▸ **Selection**:
-- START --

Rich Weissman, the president and chief executive officer of DMA, a marketing consultancy in Portland, Ore., said the recession gives banks a chance to reboot their marketing strategies. Banks' ad budgets plunged this year but seem to be rebounding. Data from SNL Financial showed that advertising spending at 70 of the largest commercial banks rose more than 10% in the third quarter, to $2.12 billion, from the previous quarter. But ad spending was still lower than a year earlier.

Weissman said more banks want to ensure that their ad dollars are generating higher profits. This was not as big a concern, he said, during the boom times.

"People are beginning to ask the question: Does this add to my bottom line?" he said. "We're seeing much less mass marketing. Let's be smarter — let's sell to particular segments that are going to generate the kind of profits we need."

Those segments vary from bank to bank.

Wells Fargo & Co. has a blog called the "Student Loan Down" for college borrowers. Huntington Bancshares Inc. unveiled a new feature on its Web site this week that helps unemployed or cash-strapped consumers manage their holiday spending.

Fifth Third has had at least two niche-specific campaigns this year, one aimed at homebuyers and another at college students. The online-heavy student campaign was a particular success, officials said, citing student bank accounts up 25% from last year through the first nine months of 2009.

Larry Magnesen, Fifth Third's chief marketing officer, said online ads are preferable because it is easier to tell how effective they are. For instance, Fifth Third can track how many people saw its search-engine-related ads, how many followed the links to its home page and how many eventually opened an online account.

"We like the accountability," he said.

About 8% to 10% of Fifth Third's marketing budget was allocated to online expenses this year, he said. He expects this share to grow to 15% next year.

"Bank marketing is going where customers are going," he said. "Increasingly, that's online."

Another large player, U.S. Bancorp, rolled out a national campaign this year aimed at senior executives with large and midsize businesses. Though the campaign had staples of a traditional advertising blitz in the form of mainstream print and television ads, it was targeted in its approach, said Jenny Powell, director of corporate marketing for the Minneapolis company.

-- END --

▸ **Dataset content**:
-- START --

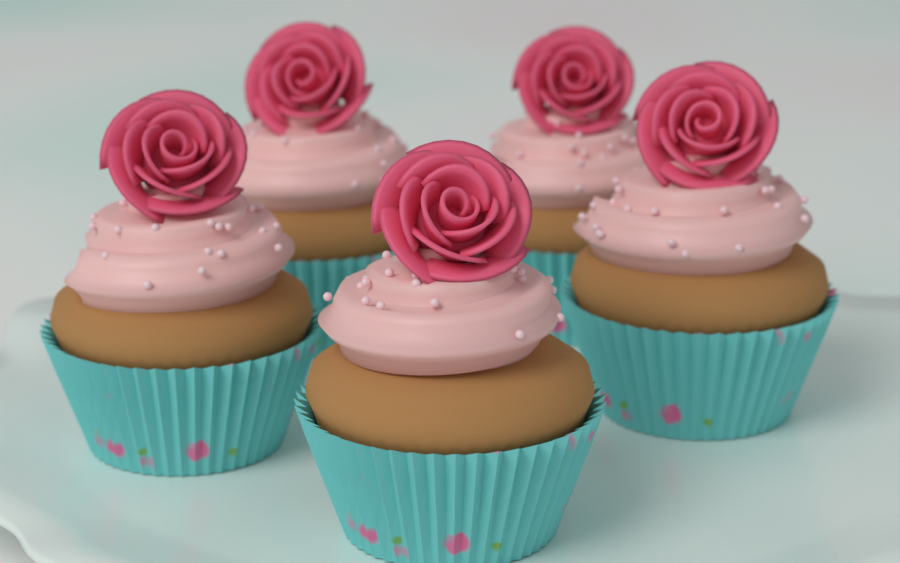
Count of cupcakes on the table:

-- END --
-- START --

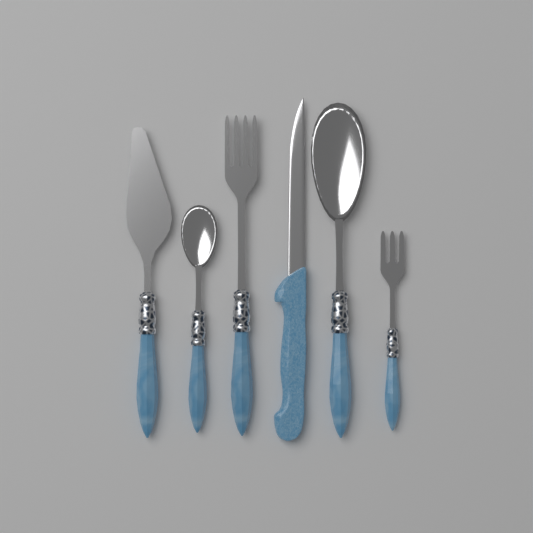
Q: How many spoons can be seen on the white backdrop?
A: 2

-- END --
-- START --

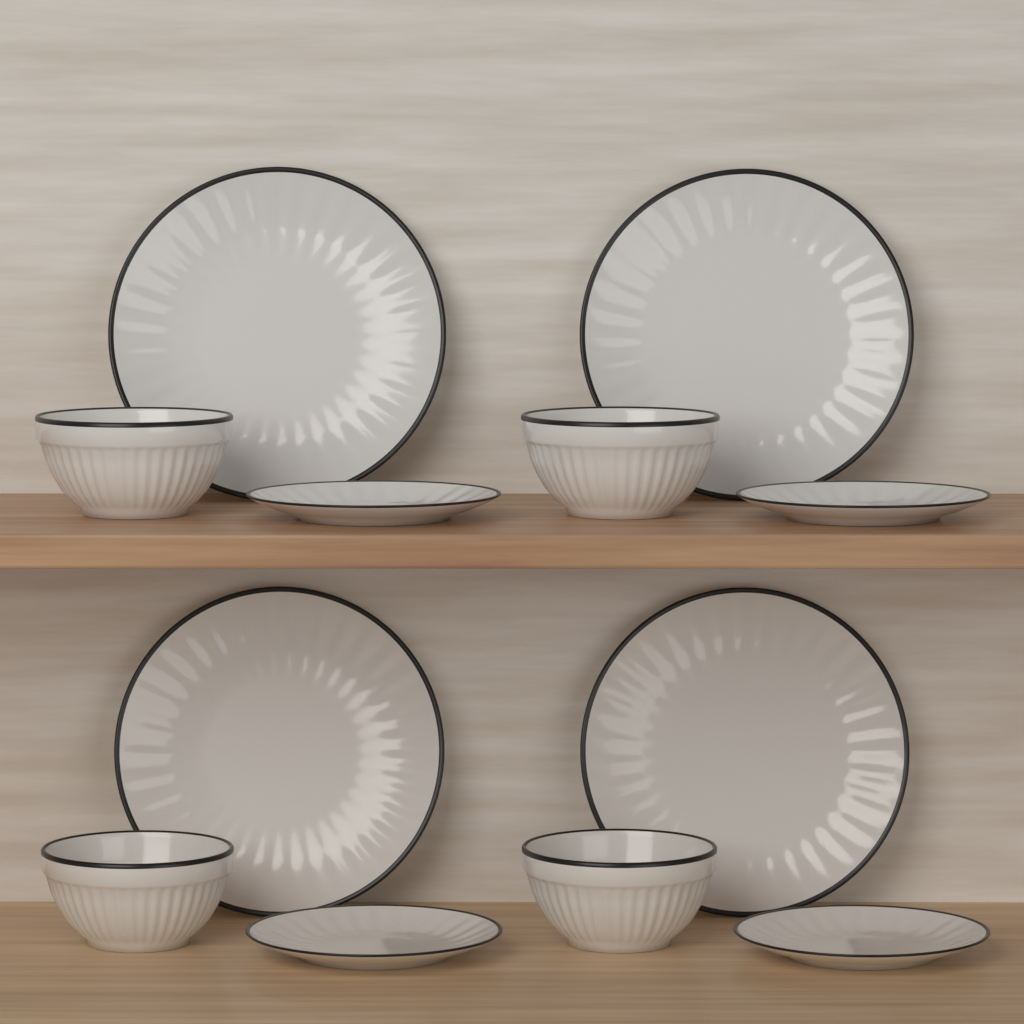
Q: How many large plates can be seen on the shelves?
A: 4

-- END --

▸ **Tasks**:
1 > Revise the bank marketing text from "Another large player, U.S." to "the Minneapolis company.", replacing "national" with "regional".
2 > List every bank named in the bank marketing text.
The rows have no connection to the bank marketing text.

▸ **Answers to the problems**:
1 >
Another large player, U.S. Bancorp, rolled out a regional campaign this year aimed at senior executives with large and midsize businesses. Though the campaign had staples of a traditional advertising blitz in the form of mainstream print and television ads, it was targeted in its approach, said Jenny Powell, director of corporate marketing for the Minneapolis company.

2 >
Wells Fargo & Co.
Huntington Bancshares Inc.
Fifth Third
U.S. Bancorp